Miroir, mon beau miroir
Après l'éclipse Her, Under the Skin. Face à un miroir, dans une pénombre rougeâtre aussi inquiétante qu'érotique, Scarlett Johansson s'observe. Nue. L'ovni débarqué dans la campagne écossaise a délaissé son manteau de fourrure et son jean moulant pour tenter de comprendre quel mystère enveloppe ce physique mondialement convoité. La fiction devient un miroir de la réalité.
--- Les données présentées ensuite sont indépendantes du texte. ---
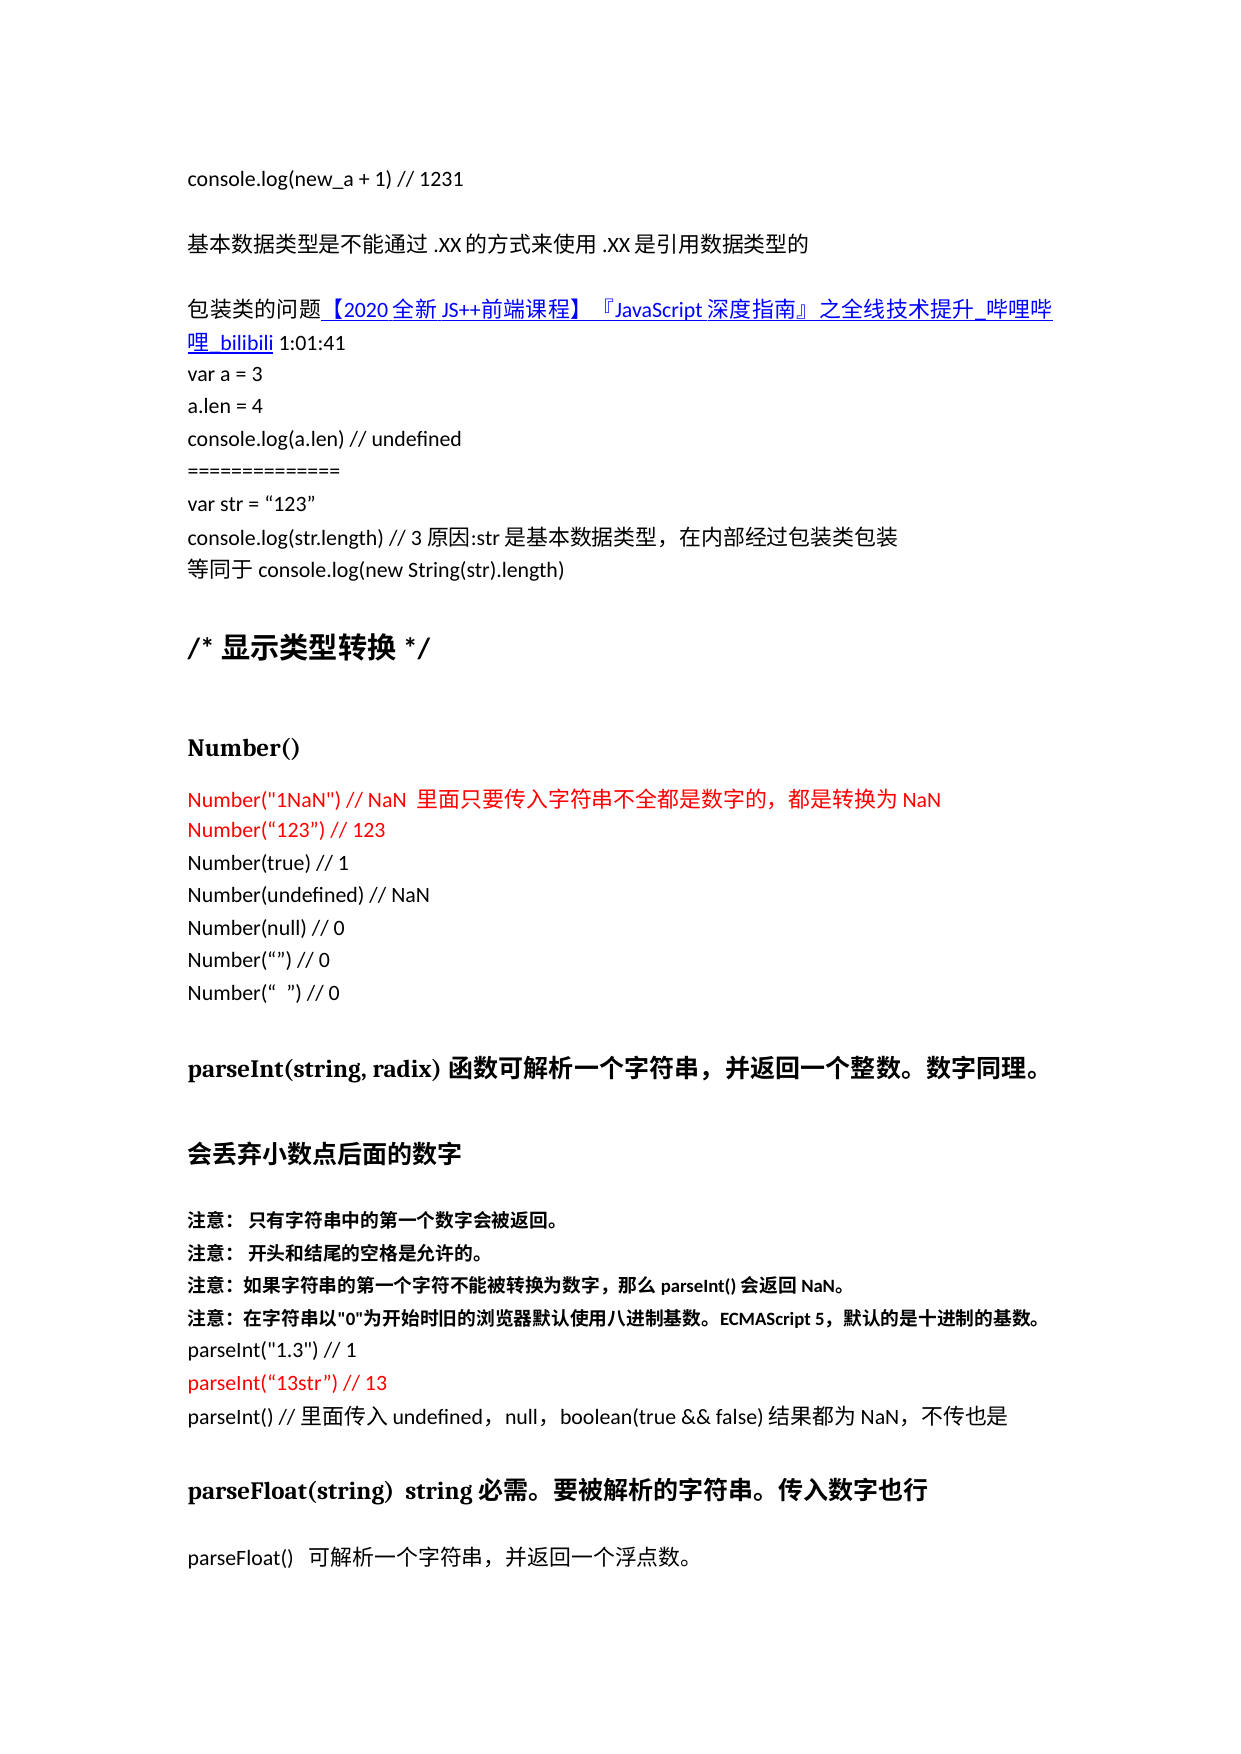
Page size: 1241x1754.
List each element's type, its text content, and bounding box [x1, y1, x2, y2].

Sont-ce ses seins pleins de relief, sa taille haute et soulignée, la ferme cambrure de son dos ? Est-ce l'ensemble, ce concentré de formes, courbe et ligne entrelacées, agencement impeccable de pleins (lèvres, seins) et de déliés (yeux, fines articulations) ?
En s'épiant ainsi, elle-même scrutée par la caméra, Scarlett Johansson n'oublie sans doute pas que des photos d'elles dévêtue ont récemment circulé sur internet. Au cours de cette séquence, l'actrice se réapproprie son corps et son image, elle nous somme de la regarder telle qu'elle a envie d'être perçue (sublimée par un cinéaste) et non telle qu'elle est, hors écran. Elle désamorce en même temps cette pulsion voyeuriste qui nous donnait à tous un peu envie de savoir ce qui se cachait sous cette fameuse robe rouge. A la fin du film, son personnage mue littéralement avant de se consumer. Maintenant que nous avons pénétré sous la peau de "la bête", il est temps de passer à autre chose, de plus ambitieux encore.
"Je suis partout"
Cette autre chose, étonnamment, ne survient pas dans un film indépendant, comme les deux productions précédentes, mais dans un blockbuster, Lucy. Jouant une étudiante acquérant malgré elle des facultés surhumaines grâce à une drogue au nom de droïde, le CPH4, Scarlett Johansson décuple ses capacités physiques. Sans perdre son potentiel de séduction, elle ne semble toutefois plus en jouer. Lucy est assise sur un lit en soutien-gorge noir ? Elle n'est jamais aussi affriolante qu'avec deux pistolets à la main, filmée de dos au ralenti sur fond de Requiem de Mozart. Grâce à Under the Skin, Scarlett Johansson a trouvé comment activer le bouton on/off de sa sexualité. On peut enfin la regarder pleinement dans les yeux.
Aussi étrange que cela puisse paraître, Lucy peut à certains égards être envisagé comme un prequel involontaire de Her, dans un style évidemment différent. Le film de Luc Besson s'achève sur un texto envoyé par la jeune femme dont le corps s'est dissous dans le "cloud". "Je suis partout", écrit-elle. Partout, mais de façon immatérielle, comme Samantha. La métamorphose de Scarlett Johansson fonctionne ainsi, elle transforme son esprit en matière, et vice-versa. N'est-ce pas la plus grande ambition qui soit, celle que s'était fixée l'écrivain d'A bout de souffle : "Devenir immortelle, et puis mourir" ? Honni par une partie du public, Lucy offre pourtant à Scarlett Johansson son rôle le plus grandiose, dans un film où elle règne sur tout, y compris sur le temps. Puisse-t-elle rester au firmament le plus longtemps possible.